You should check that the person you’re hiring is who they say they are and that their details match up to what they’ve told you on their application form, CV and during any interviews.
You can check a person’s identity by asking for original documents such as a passport, driving license or birth certificate. You can also ask for documents that confirm a person’s address, such as a recent bank statement or utility bill.
CIFAS, the UK Fraud Prevention service and CIPD, the professional body for HR and people development, say that the level of information requested depends on the risk. They recommend that new employees should provide at least three original documents from a list that includes passport, driving licence, utility bill and bank statement.
Right to work
It is a criminal offence to employ someone who does not have permission to work in the UK. An employer can be sent to jail for five years and pay an unlimited fine if found guilty of employing someone who didn’t have the right to work in the UK.
With changes to immigration and freedom of movement coming in the next two years under Brexit, this is something that businesses and HR departments will have to keep a close eye on.

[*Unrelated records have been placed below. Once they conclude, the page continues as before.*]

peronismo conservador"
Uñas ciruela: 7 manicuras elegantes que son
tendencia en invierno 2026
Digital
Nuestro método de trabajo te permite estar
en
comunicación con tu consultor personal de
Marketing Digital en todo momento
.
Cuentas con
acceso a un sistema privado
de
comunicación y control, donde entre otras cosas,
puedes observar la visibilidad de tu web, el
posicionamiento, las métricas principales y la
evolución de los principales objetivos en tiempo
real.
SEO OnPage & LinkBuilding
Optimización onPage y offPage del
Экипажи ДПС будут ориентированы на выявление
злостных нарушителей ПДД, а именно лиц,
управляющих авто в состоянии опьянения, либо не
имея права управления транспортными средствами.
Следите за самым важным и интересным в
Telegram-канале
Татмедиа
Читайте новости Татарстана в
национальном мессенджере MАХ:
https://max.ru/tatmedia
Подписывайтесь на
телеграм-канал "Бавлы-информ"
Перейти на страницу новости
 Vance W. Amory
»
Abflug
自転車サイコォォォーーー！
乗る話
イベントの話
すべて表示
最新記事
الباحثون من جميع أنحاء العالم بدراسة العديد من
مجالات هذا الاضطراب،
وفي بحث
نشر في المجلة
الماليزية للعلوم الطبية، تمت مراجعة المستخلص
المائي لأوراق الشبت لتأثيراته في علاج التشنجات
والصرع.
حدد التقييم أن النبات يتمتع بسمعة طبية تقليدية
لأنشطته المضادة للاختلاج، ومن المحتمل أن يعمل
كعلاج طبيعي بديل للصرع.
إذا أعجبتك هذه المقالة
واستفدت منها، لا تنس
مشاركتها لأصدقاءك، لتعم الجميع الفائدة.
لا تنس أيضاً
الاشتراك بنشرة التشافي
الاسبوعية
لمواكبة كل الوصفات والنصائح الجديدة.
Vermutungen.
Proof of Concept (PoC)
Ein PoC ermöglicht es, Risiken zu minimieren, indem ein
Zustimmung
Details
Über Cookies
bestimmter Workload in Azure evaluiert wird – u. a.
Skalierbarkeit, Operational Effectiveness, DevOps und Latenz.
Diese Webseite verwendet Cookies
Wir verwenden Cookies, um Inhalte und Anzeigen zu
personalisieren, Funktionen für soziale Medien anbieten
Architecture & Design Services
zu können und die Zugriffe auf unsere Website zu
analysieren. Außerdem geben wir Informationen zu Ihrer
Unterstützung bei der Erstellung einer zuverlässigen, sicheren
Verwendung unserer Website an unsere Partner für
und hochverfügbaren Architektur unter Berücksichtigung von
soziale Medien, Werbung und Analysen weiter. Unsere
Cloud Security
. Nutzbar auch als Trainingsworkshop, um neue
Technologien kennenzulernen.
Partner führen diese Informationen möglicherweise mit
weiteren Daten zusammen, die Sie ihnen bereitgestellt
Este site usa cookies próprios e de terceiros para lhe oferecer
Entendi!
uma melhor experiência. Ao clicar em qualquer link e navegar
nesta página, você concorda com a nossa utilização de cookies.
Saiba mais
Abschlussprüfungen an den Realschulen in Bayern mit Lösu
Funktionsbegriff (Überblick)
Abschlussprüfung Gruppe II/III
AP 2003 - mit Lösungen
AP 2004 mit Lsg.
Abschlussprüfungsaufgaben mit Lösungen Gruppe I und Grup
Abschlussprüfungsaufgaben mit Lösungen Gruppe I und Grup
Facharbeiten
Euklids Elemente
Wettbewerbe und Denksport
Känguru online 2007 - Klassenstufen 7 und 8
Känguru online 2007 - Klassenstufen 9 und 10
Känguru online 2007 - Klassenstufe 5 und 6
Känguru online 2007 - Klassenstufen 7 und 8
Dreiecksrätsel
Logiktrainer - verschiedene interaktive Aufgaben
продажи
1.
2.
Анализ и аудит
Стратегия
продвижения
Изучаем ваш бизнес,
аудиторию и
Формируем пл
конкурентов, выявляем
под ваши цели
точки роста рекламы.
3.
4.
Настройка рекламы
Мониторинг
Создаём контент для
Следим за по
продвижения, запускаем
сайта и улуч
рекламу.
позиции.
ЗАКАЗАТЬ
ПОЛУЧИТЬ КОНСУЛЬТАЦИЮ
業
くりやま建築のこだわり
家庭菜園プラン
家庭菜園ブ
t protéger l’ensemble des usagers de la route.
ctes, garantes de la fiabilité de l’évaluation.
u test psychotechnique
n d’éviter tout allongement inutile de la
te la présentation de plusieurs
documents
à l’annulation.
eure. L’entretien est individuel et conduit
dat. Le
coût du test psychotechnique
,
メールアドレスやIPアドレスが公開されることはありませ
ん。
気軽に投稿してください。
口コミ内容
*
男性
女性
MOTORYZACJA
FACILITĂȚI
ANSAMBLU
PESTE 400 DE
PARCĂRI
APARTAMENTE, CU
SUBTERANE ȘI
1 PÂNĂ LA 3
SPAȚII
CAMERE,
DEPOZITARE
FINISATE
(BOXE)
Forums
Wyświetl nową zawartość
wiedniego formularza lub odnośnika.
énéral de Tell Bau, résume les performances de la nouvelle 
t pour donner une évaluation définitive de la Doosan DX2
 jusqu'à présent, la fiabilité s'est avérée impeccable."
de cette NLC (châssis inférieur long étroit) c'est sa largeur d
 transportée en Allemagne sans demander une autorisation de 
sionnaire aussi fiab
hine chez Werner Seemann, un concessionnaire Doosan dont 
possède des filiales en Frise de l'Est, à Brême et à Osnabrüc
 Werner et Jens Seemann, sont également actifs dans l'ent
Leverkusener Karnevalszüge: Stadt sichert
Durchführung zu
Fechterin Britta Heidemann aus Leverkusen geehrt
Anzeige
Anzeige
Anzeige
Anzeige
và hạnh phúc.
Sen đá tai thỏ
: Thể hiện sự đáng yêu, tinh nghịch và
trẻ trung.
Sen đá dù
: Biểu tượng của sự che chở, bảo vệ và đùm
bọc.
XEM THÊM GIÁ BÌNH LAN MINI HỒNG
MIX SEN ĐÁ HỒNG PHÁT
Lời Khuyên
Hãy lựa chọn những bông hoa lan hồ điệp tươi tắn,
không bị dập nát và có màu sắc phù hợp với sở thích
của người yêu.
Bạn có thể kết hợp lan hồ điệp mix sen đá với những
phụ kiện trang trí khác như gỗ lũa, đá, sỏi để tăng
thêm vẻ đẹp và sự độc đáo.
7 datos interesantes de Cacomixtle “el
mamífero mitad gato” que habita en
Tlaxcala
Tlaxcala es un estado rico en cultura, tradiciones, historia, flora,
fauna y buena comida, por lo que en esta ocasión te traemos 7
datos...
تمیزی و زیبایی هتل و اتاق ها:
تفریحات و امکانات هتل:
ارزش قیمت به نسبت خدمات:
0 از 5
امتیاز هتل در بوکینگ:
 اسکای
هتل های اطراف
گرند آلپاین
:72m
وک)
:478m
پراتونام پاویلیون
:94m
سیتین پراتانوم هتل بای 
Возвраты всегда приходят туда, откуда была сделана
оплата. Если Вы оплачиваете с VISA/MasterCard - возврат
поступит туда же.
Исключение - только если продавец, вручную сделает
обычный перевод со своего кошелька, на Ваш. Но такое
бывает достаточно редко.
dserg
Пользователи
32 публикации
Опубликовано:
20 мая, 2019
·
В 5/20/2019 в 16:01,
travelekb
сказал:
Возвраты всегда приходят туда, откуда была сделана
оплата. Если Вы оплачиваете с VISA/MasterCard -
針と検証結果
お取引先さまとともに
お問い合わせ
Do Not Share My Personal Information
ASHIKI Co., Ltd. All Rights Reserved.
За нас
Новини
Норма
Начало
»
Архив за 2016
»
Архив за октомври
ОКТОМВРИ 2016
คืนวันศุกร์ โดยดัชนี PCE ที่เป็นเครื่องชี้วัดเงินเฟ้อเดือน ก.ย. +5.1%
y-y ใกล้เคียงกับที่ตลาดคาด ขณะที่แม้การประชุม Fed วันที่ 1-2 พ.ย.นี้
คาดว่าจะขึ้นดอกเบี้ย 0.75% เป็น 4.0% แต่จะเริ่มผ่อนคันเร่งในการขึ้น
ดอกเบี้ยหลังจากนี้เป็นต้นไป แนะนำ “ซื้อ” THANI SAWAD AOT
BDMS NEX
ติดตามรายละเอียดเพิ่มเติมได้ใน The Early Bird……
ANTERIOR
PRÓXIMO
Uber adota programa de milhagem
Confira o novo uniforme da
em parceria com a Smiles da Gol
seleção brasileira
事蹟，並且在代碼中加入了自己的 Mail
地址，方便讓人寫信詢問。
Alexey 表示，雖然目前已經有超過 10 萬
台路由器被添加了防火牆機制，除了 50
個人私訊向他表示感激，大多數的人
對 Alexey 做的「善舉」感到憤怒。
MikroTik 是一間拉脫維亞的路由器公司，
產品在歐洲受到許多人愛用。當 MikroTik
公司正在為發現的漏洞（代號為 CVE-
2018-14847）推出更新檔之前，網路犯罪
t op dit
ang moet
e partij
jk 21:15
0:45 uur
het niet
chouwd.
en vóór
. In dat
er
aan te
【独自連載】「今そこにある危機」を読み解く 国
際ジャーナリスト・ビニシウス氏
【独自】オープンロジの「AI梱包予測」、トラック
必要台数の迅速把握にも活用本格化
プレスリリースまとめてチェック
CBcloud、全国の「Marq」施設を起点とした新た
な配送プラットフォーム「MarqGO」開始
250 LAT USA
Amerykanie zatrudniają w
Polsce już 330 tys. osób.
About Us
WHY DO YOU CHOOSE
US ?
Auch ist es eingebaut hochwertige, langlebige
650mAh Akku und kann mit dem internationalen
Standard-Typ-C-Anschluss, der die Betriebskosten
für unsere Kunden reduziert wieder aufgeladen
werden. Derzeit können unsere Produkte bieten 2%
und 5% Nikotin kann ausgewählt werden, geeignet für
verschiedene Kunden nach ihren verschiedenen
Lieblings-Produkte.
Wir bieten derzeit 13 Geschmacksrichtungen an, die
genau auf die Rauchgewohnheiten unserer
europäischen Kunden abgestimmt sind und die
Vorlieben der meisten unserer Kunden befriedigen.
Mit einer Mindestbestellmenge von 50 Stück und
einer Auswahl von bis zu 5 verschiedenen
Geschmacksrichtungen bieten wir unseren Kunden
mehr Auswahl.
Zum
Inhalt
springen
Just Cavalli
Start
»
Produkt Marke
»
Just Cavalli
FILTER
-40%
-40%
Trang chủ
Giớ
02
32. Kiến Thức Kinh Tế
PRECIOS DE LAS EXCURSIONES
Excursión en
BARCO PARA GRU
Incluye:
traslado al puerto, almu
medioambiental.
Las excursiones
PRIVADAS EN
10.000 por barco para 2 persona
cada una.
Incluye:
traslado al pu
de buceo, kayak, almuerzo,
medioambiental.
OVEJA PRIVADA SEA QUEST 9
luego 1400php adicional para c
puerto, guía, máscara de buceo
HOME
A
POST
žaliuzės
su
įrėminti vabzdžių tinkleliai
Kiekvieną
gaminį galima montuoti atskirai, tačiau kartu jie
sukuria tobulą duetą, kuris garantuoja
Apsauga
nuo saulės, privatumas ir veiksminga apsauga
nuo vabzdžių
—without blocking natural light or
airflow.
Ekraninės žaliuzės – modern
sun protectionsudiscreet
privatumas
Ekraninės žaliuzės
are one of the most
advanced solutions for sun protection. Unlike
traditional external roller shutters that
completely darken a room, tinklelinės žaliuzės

Depending on the role and the nature of your business, it may also be advisable to check the following:
- Qualifications and certifications
- Health (for physically demanding jobs)
- Criminal record (if working with young, old and vulnerable people)
- Credit records (for some roles in banking, accounting and finance sectors).
You must make sure that any checks are not discriminatory (eg. a health check that discriminates against disabled people and is unnecessary for the job).
In-depth employee checks are not necessary for every role. The CIPD recommends businesses carry out sensible checks based on the what the role involves, what the employee will be exposed to and what the risks are.
How to spot a fake
The most common types of employment fraud are:
- Fake identity documents
- Identity theft (using another person’s ID)
- Partially faked documents (e.g. replacing the legitimate holder’s photo).
When checking things like identity, qualifications and employment history, it’s recommended that you should ask to see original documents.
Guidelines for pre-employment checks
- Make sure checks are carried out for a specific purpose
- Where possible, only check the successful applicant
- Tell applicants what checks will be made and how they will be carried out
- Use trusted sources of information
- If anything makes you suspicious, investigate further.
While getting new employees into your organisation may be a priority, simple checks to make sure they are who they say and have the right skills to work in that role can save your business a lot of trouble in the long run.